Among her charitable work in Santa Fe, was service as a founding member and vice president of The Hospice Center, which located its home office in Santa Fe, as a board member of the Santa Fe Historic Foundation and a member of the St. Vincent Auxiliary.

She also served on the board of directors of Prescott College and the national Association of Junior Leagues of America, which she served as regional director, and was a member of the National Society of the Colonial Dames Association.

Mrs. Whited earned a B.S. degree in physics at Hollins College in Virginia and the M.A. degree in psychology, with an emphasis on Jungian analysis, from Goddard College in Vermont.

Edwin Whited, a descendant of a pioneer Shreveport family and a longtime civic leader, is a 1943 graduate of Centenary, a 1968 recipient of the Alumni Hall of Fame Award and a 1986 recipient of the college's honorary Doctor of Laws degree. For his outstanding service to the community he was awarded the Optimist's "Mr. Shreveport" Award in 1978. He is currently executive-in-residence at the Frost School of Business at Centenary.

While serving as a member of the Board of Trustees, he established the Great Teachers-Scholars Fund, the annual fund of the College, and in the mid 1970s announced a $1 million grant from the Frost Foundation to establish Centenary's School of Business.

The immediate Whited family includes a daughter, Mary Amelia Whited-Howell, who is president of the Frost Foundation and a 1988 Centenary graduate; son-in-law Philip Howell, a 1987 Centenary graduate; and grandson, Carter. The Howells, who reside in Santa Fe, N.M., continue their family's strong ties to Centenary as members of the President's Advisory Council.

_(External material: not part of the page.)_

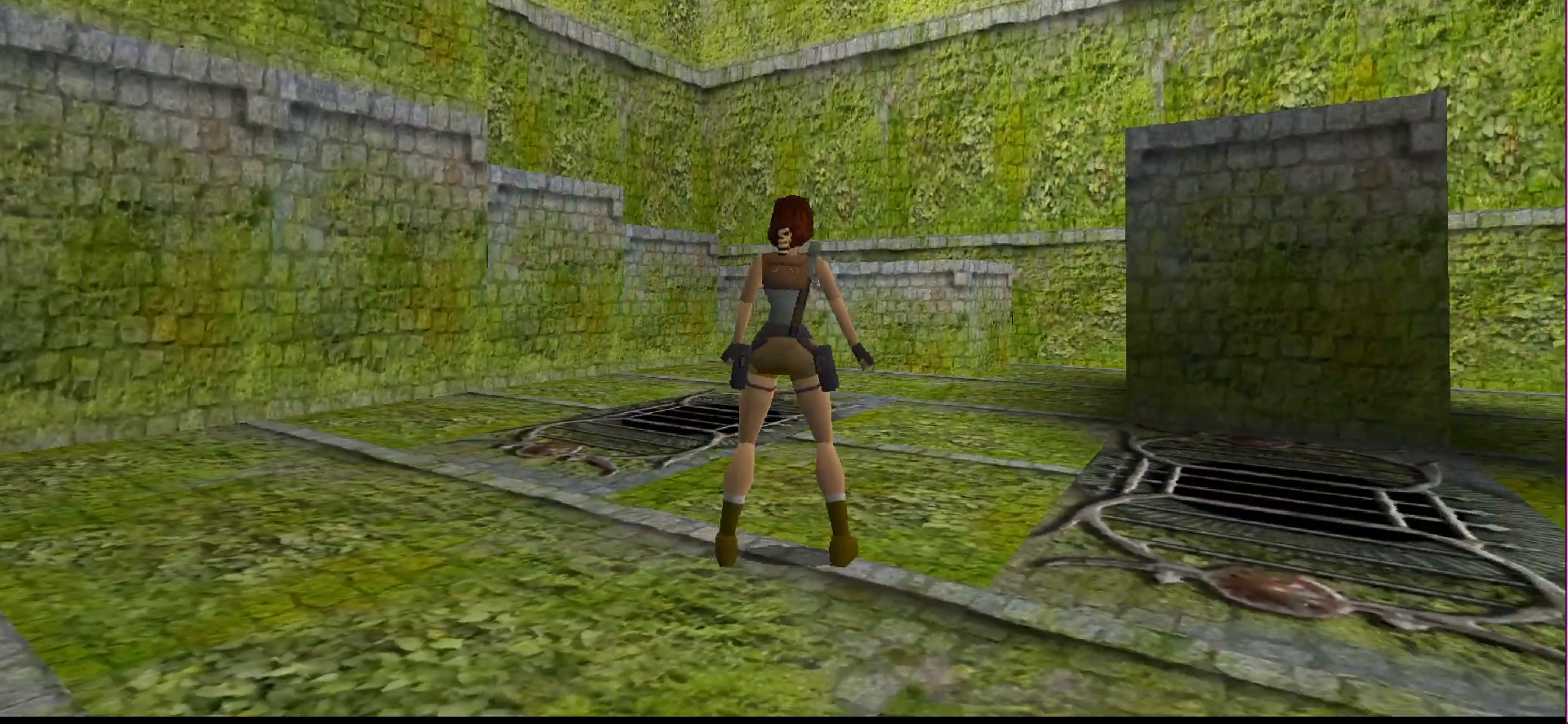
{"buttons": ["DPAD_RIGHT"], "events": []}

"Edwin Whited has been a long-time and valued supporter of Centenary College. His personal commitment, wise counsel and generosity has influenced the lives of myriad Centenary students and faculty, and will continue to do so for generations to come," Dr. Schwab said. "It is most appropriate that an endowed chair will honor such an outstanding and forward-thinking civic leader as Mary Amelia Whited. We are pleased to be able to name this Eminent Scholars Chair in her memory."